Caixas de fruta e pneus usados foram transformados em floreiras, incentivando também à reciclagem de materiais que habitualmente acabam no lixo.

 

Em cada localidade, o projeto ganha vida própria e desenvolve-se de acordo com as especificidades locais. Mafra decidiu ligar as flores à música, evocando os concertos, os órgãos, os carrilhões, numa iniciativa designada "Ecos de Cor, Mafra em Flor".

 

As instituições locais fazem o seu próprio investimento e sensibilização à população.

 

A ideia é inicialmente apresentada por António Romano às instituições, que depois a desenvolvem. «Hoje em dia já são as câmaras que nos procuram para saber o que é preciso fazer para aderir», afirmou o empresário, que lançou o movimento a título particular.

 

Há também uma vertente de atratividade turística e de dinamização do comércio local com a iniciativa, gerando melhores condições de habitabilidade e emprego.

 

Empresário ligado à área da moda e arquiteto de formação, António Romano gostava de ver no interior do país um pouco da dinâmica que o turismo está a gerar em Lisboa e no Porto.

 

«Vejo oportunidades para todos, para os grandes e para os pequenos», preconizou, lembrando o estado de abandono em que se encontrava a baixa de Lisboa há alguns anos.

 

Em 2018, pretende ver Lisboa e Porto aderirem ao projeto: «Lisboa com os bairros floridos e o Porto a responder - bairristas somos nós!».

 

O objetivo é conseguir um avanço integrado por regiões, sensibilizando populações e autarquias.
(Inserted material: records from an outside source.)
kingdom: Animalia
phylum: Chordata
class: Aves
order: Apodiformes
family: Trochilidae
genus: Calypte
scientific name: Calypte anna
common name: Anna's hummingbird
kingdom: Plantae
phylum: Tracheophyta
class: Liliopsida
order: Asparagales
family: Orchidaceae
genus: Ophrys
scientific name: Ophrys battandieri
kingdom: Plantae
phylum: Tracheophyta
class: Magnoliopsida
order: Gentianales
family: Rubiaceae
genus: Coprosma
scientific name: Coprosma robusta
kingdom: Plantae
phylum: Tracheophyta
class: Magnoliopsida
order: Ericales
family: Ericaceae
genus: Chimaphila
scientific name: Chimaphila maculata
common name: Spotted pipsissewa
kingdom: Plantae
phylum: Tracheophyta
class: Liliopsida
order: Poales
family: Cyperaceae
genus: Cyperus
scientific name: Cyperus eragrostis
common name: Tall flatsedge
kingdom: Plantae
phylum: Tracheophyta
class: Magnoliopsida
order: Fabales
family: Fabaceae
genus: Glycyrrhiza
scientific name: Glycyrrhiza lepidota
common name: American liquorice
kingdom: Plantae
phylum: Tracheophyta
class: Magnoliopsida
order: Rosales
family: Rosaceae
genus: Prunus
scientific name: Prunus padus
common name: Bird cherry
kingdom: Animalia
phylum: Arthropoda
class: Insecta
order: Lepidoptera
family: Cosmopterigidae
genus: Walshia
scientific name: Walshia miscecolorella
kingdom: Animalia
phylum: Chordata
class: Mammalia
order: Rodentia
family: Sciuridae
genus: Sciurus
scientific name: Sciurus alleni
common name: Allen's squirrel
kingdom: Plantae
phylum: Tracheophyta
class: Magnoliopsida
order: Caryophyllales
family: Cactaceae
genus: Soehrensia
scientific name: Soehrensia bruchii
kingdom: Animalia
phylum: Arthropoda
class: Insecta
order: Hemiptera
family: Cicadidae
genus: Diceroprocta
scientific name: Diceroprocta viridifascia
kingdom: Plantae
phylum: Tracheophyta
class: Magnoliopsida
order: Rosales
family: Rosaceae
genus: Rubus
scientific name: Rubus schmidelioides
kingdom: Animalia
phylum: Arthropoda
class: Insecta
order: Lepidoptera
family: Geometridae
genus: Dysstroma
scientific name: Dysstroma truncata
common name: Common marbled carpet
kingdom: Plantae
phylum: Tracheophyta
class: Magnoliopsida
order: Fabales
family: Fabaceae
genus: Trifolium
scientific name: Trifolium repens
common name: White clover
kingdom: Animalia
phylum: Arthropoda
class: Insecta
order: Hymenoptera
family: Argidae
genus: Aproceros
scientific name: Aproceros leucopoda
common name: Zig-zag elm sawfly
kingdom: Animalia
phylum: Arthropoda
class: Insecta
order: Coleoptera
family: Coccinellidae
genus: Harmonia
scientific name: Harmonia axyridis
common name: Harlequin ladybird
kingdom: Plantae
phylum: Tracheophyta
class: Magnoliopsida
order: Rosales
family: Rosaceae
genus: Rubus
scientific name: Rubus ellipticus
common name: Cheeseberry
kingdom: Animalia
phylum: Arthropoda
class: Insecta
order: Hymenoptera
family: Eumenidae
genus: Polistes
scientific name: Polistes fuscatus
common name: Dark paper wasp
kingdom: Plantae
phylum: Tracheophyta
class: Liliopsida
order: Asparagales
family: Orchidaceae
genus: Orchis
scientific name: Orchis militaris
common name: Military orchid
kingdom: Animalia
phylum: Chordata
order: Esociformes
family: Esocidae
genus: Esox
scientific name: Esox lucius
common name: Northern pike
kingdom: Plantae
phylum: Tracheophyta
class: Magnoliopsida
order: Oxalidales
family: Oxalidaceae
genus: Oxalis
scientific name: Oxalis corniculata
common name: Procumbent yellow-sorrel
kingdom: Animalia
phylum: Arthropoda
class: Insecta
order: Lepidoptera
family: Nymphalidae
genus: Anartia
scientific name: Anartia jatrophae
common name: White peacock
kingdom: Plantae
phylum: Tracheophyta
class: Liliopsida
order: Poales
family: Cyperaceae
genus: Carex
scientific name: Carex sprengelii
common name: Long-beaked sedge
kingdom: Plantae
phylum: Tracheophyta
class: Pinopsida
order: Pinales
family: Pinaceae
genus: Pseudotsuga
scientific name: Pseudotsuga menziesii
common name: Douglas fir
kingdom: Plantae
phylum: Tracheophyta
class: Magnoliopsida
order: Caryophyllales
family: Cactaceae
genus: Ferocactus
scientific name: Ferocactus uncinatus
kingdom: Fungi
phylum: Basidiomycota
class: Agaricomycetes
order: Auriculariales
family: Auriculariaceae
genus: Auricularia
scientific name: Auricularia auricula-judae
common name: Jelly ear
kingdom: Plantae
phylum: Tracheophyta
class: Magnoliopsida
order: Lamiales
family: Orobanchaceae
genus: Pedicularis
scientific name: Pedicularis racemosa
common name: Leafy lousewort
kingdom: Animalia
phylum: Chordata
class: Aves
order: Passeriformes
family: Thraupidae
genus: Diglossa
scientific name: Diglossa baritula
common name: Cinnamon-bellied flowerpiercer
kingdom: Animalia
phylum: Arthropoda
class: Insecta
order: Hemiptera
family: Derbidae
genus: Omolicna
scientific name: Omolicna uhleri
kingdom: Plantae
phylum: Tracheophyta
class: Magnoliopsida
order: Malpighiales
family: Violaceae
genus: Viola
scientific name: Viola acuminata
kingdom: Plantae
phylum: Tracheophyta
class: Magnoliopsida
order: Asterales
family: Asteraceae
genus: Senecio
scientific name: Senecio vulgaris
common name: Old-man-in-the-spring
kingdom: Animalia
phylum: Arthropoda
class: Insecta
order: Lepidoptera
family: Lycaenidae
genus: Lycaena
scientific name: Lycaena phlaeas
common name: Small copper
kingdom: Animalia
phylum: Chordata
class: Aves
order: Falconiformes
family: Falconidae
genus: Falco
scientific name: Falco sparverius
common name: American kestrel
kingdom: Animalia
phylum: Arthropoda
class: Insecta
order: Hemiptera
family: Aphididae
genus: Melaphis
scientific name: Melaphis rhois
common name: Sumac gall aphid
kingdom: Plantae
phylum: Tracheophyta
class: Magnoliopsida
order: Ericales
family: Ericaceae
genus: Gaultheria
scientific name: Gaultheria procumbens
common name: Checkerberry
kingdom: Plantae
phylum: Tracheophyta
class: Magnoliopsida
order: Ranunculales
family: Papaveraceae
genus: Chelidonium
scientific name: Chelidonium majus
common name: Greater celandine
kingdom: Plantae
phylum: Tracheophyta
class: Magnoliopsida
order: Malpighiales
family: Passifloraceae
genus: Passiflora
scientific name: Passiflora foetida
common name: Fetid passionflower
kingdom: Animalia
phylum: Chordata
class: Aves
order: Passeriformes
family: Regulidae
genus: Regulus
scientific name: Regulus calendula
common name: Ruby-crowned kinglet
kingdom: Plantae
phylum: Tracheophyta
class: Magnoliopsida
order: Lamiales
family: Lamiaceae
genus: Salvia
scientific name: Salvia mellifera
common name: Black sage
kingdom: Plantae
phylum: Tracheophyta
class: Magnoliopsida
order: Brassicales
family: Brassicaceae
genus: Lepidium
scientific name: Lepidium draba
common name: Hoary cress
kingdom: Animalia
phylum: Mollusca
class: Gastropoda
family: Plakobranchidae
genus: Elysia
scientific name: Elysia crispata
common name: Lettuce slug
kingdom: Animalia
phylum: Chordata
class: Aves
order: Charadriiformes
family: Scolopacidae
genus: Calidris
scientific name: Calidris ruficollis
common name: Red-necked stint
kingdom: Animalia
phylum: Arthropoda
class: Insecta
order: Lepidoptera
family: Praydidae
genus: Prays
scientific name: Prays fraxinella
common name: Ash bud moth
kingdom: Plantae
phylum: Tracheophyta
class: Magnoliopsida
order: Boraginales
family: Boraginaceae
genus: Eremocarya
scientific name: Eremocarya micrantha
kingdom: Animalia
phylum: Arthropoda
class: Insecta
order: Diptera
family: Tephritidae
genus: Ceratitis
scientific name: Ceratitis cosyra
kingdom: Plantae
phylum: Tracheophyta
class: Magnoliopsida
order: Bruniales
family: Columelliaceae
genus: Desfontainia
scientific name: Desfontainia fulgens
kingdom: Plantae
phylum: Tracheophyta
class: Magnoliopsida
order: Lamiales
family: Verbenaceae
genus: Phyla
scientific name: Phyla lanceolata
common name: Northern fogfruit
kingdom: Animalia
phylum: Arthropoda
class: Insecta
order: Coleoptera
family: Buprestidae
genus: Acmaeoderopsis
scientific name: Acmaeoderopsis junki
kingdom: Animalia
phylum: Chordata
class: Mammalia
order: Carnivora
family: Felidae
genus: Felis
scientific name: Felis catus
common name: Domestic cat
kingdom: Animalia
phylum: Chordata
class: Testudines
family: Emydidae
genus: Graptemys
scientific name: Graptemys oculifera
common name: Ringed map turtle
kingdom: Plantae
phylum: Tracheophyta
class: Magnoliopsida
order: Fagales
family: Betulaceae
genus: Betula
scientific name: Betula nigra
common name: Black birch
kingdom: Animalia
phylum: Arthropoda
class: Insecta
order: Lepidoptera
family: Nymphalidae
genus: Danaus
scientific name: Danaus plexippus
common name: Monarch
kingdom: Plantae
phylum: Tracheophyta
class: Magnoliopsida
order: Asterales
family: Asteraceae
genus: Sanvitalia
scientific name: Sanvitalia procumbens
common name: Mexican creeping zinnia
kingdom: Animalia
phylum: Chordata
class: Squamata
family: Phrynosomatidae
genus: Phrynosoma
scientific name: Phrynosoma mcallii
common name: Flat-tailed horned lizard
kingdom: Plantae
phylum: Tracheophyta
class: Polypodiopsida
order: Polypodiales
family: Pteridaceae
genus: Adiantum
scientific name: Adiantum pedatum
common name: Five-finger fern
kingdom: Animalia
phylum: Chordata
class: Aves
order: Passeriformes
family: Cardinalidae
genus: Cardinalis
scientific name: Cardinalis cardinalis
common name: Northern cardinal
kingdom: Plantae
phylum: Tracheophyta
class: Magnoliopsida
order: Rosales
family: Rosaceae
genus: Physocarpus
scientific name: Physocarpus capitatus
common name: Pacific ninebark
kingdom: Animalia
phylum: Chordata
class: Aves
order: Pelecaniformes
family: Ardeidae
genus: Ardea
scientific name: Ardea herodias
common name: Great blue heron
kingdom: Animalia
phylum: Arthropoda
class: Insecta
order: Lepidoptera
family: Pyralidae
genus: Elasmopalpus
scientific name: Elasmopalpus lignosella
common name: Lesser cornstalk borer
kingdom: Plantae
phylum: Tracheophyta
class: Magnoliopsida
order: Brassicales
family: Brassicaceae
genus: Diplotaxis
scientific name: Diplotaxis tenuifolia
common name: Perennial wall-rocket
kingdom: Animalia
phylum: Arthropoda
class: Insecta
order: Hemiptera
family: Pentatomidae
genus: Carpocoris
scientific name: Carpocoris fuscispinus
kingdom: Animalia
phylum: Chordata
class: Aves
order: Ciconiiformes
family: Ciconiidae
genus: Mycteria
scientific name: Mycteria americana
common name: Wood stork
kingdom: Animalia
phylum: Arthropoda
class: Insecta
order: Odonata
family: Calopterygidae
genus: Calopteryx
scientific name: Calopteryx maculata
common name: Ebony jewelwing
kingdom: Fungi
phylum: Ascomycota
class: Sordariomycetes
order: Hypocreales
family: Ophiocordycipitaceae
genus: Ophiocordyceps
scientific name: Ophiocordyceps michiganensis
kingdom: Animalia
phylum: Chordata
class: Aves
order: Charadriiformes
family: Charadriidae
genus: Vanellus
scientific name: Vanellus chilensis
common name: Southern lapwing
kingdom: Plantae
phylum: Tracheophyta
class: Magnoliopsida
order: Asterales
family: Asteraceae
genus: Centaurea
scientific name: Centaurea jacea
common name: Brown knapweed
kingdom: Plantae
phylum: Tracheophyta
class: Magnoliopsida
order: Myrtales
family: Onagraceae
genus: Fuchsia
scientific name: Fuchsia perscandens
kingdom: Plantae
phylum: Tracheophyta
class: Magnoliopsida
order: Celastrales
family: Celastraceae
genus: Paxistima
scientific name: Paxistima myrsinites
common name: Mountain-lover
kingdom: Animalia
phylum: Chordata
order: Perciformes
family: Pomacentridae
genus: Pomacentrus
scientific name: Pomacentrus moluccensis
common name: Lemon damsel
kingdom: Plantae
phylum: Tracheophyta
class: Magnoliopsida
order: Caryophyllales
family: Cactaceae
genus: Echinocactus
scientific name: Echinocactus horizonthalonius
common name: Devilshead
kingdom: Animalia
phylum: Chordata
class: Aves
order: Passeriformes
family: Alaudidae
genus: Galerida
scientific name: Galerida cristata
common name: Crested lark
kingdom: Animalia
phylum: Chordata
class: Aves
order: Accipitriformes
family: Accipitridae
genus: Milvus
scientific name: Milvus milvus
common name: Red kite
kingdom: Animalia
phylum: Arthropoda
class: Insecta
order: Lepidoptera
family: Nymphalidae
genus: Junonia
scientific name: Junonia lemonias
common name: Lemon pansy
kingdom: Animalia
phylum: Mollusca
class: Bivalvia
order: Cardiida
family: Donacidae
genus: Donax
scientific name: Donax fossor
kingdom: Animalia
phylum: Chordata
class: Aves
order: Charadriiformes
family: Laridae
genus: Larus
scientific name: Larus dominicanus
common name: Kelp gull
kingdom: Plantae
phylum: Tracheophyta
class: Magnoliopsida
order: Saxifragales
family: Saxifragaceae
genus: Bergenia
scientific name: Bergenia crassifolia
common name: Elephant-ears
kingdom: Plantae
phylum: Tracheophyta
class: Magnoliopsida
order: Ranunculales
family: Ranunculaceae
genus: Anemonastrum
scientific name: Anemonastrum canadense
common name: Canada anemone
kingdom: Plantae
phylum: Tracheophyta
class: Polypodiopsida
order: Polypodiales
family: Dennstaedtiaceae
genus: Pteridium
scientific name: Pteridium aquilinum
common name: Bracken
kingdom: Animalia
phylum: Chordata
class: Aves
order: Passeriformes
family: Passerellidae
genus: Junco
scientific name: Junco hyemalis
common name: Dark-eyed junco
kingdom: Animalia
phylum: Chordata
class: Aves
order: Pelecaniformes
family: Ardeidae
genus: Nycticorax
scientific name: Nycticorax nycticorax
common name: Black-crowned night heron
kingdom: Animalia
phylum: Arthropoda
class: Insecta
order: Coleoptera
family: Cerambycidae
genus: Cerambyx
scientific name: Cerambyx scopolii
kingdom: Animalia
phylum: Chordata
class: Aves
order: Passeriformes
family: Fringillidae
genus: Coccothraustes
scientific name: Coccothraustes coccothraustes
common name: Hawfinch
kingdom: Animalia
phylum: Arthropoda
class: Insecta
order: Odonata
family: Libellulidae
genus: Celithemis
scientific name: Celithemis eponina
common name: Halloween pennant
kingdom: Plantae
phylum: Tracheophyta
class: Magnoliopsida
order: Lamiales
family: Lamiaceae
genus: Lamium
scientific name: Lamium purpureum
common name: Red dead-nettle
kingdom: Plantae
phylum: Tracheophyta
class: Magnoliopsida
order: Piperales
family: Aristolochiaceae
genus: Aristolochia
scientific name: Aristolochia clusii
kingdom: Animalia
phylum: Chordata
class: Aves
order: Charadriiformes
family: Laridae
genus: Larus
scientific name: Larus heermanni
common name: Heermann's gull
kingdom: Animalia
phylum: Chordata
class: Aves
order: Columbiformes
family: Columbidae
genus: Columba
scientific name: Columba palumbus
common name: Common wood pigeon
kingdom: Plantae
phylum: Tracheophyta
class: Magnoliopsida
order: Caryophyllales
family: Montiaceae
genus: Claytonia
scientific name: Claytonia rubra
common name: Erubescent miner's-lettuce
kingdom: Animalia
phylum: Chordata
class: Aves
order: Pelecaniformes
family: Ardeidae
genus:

A iniciativa chegou já à Beira Baixa e à Beira Alta e prepara-se atualmente "a mobilização do Alentejo em bloco".

 

No próximo ano, deverá ser abrangido «todo o Algarve», a partir do lançamento em Faro e com o envolvimento da Universidade do Algarve, através de uma parceria, adiantou António Romano.

 

O conceito passa por dar o exemplo a nível institucional, plantando árvores, arbustos e flores no espaço público, disponibilizar as plantas a preço reduzido e depois convidar a população a participar nessa dinâmica.